Outline it. So maybe you have a good opening scene and you want to know where it’s going. Start with the end of the story and outline the thing. They end up HERE. How did we get there? Then question your way back to the beginning. Remember that every action should be a Because of, then this set up. Meaning, because his aunt and uncle were killed by the empire, then Luke feels like he can leave Tatooine and chase his Jedi dream.
Talk about it. Only kidding. This is the best way to kill your idea. Telling other people about it 1) is not actually writing it and 2) takes the steam from the engine, the blast from the rocket, the enthusiasm from the project. Don’t talk. Write.
Segment 3
So you’ve written it, now what? Idea become stories and stories become books when you decide to make them available for others. We’ve covered the traditional paths to publishing before:
- Find an agent, have said agent query your book to publishers
- Find a publisher that accepts submissions, send your query to the publisher
- Find a self-publish assist company and start the process of budgeting and organizing your project
- Learn what you can about self-publishing and organize the project.
The last two are more budget-heavy, the first two are more networking and luck-heavy. Some nontraditional but becoming more popular paths:
- Set up an online place (a blog) and serialize the work – this is how Andy Weir wrote The Martian. This is the free version.
- Use an online publishing platform to publish the work – Wattpad and AO3 are the two most popular ones, just know they’re full of fan fiction and might not be the right fit for your memoir. This is also free, mostly, but they have contests and things you can use to boost the attention to your work.

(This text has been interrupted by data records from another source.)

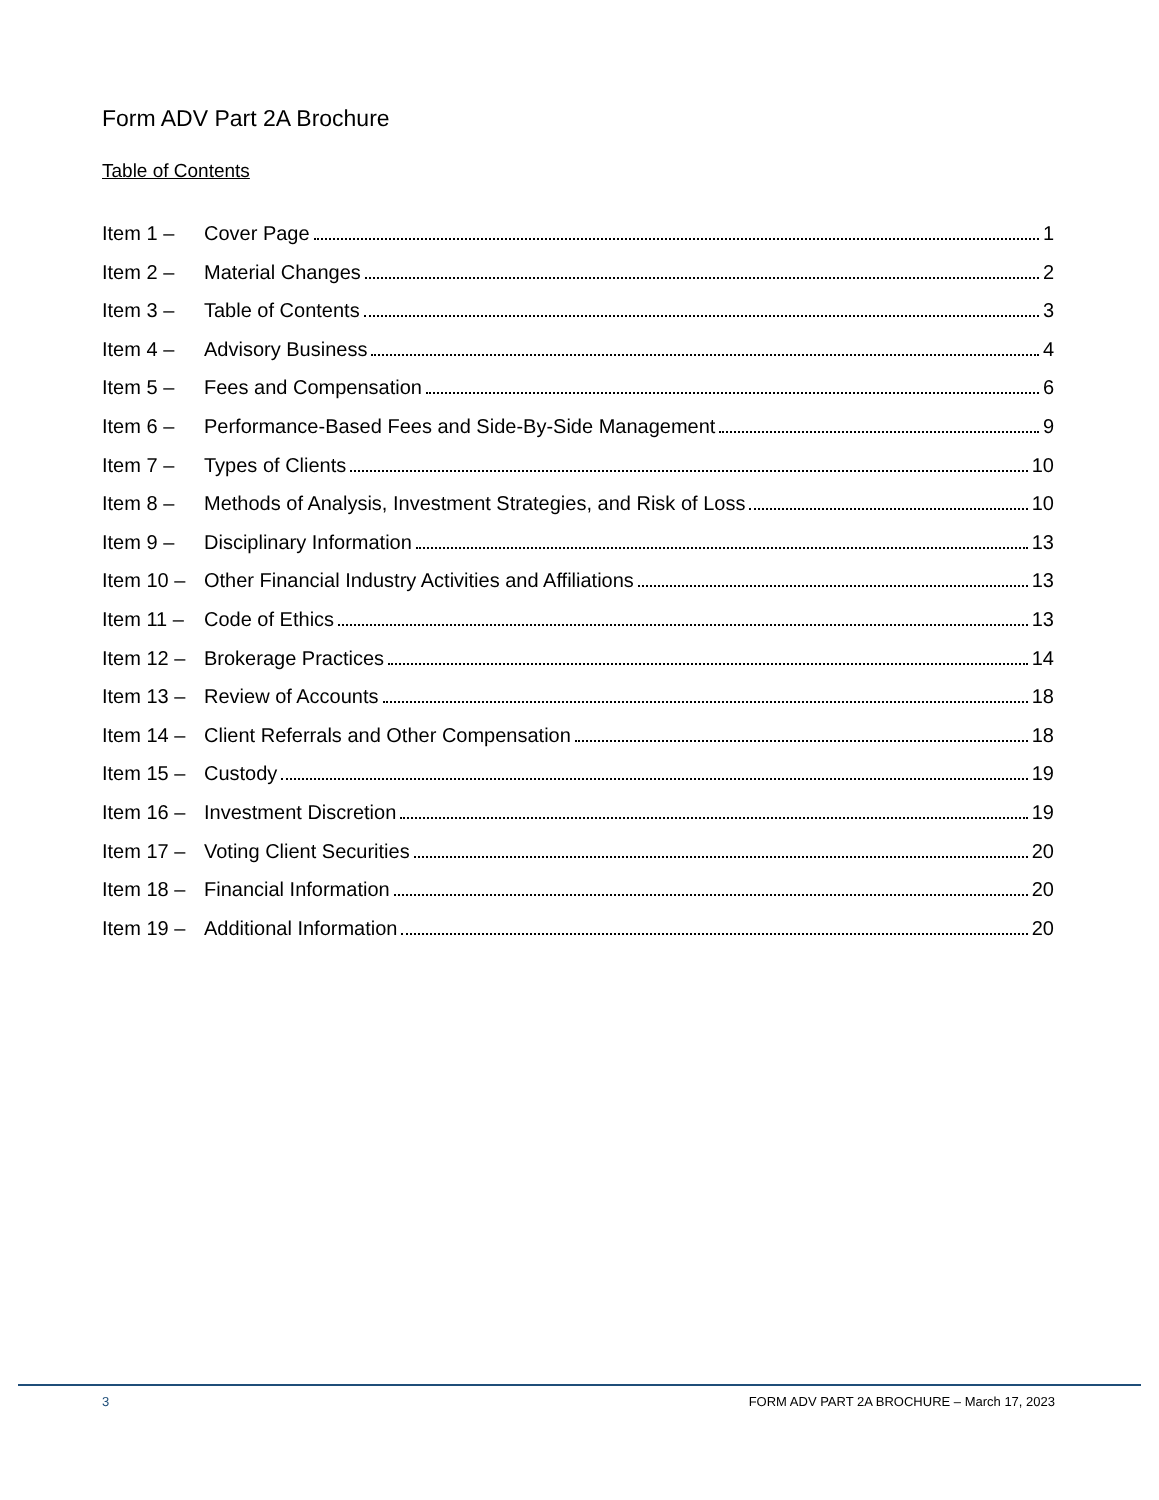Form ADV Part 2A Brochure
Table of Contents
Item 1 – Cover Page 1
Item 2 – Material Changes 2
Item 3 – Table of Contents 3
Item 4 – Advisory Business 4
Item 5 – Fees and Compensation 6
Item 6 – Performance-Based Fees and Side-By-Side Management 9
Item 7 – Types of Clients 10
Item 8 – Methods of Analysis, Investment Strategies, and Risk of Loss 10
Item 9 – Disciplinary Information 13
Item 10 – Other Financial Industry Activities and Affiliations 13
Item 11 – Code of Ethics 13
Item 12 – Brokerage Practices 14
Item 13 – Review of Accounts 18
Item 14 – Client Referrals and Other Compensation 18
Item 15 – Custody 19
Item 16 – Investment Discretion 19
Item 17 – Voting Client Securities 20
Item 18 – Financial Information 20
Item 19 – Additional Information 20
3 FORM ADV PART 2A BROCHURE – March 17, 2023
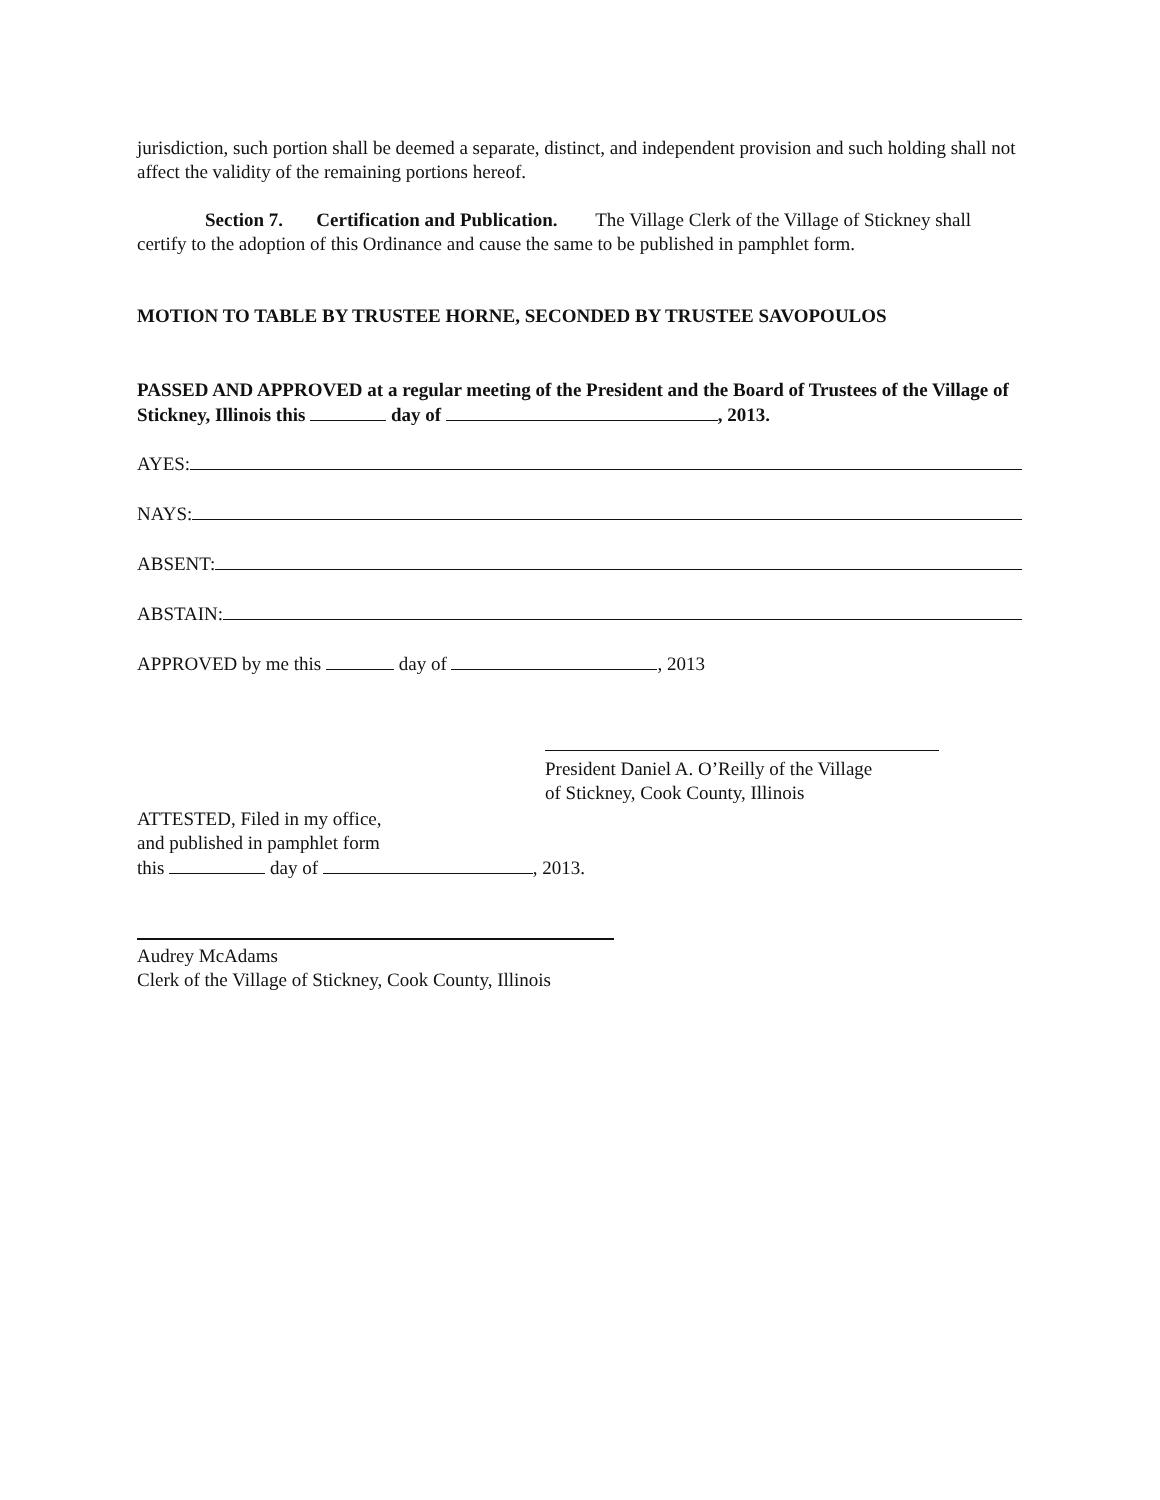jurisdiction, such portion shall be deemed a separate, distinct, and independent provision and such holding shall not affect the validity of the remaining portions hereof.
Section 7. Certification and Publication. The Village Clerk of the Village of Stickney shall certify to the adoption of this Ordinance and cause the same to be published in pamphlet form.
MOTION TO TABLE BY TRUSTEE HORNE, SECONDED BY TRUSTEE SAVOPOULOS
PASSED AND APPROVED at a regular meeting of the President and the Board of Trustees of the Village of Stickney, Illinois this day of , 2013.
AYES:
NAYS:
ABSENT:
ABSTAIN:
APPROVED by me this day of , 2013
President Daniel A. O’Reilly of the Village
of Stickney, Cook County, Illinois
ATTESTED, Filed in my office,
and published in pamphlet form
this day of , 2013.
Audrey McAdams
Clerk of the Village of Stickney, Cook County, Illinois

- Use Substack to publish and monetize your work – this is a platform that allows you to charge people a subscription rate or a per-post rate to read your work. While you might begin earning right away, it’s a business and you’ll want to be sure you’re meeting your readers (customers) needs or they’ll unsubscribe. Chuck Palahniuk of Fight Club fame is doing this now.
- Contests and magazines – submission process-heavy but can stack some publishing credentials on your name.
Bottom line? There are dozens of ways to get your work out there and noticed. But it’s got to be good work to be successful. So focus on the craft, getting better at writing. And the rest – publishing, marketing – will come.